### EXERCISE BRIEF
Return the entries below verbatim. Pictures stay out.

### AVAILABLE RECORDS
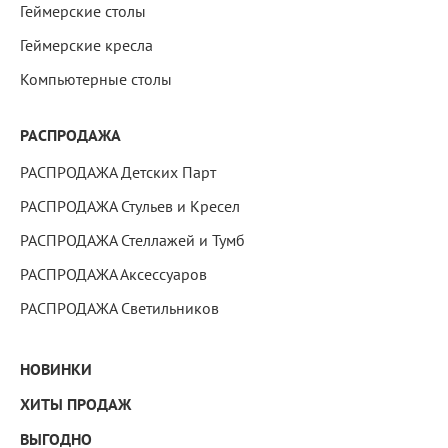
Геймерские столы
Геймерские кресла
Компьютерные столы
РАСПРОДАЖА
РАСПРОДАЖА Детских Парт
РАСПРОДАЖА Стульев и Кресел
РАСПРОДАЖА Стеллажей и Тумб
РАСПРОДАЖА Аксессуаров
РАСПРОДАЖА Светильников
НОВИНКИ
ХИТЫ ПРОДАЖ
ВЫГОДНО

### SOLUTION
Геймерские столы
Геймерские кресла
Компьютерные столы
РАСПРОДАЖА
РАСПРОДАЖА Детских Парт
РАСПРОДАЖА Стульев и Кресел
РАСПРОДАЖА Стеллажей и Тумб
РАСПРОДАЖА Аксессуаров
РАСПРОДАЖА Светильников
НОВИНКИ
ХИТЫ ПРОДАЖ
ВЫГОДНО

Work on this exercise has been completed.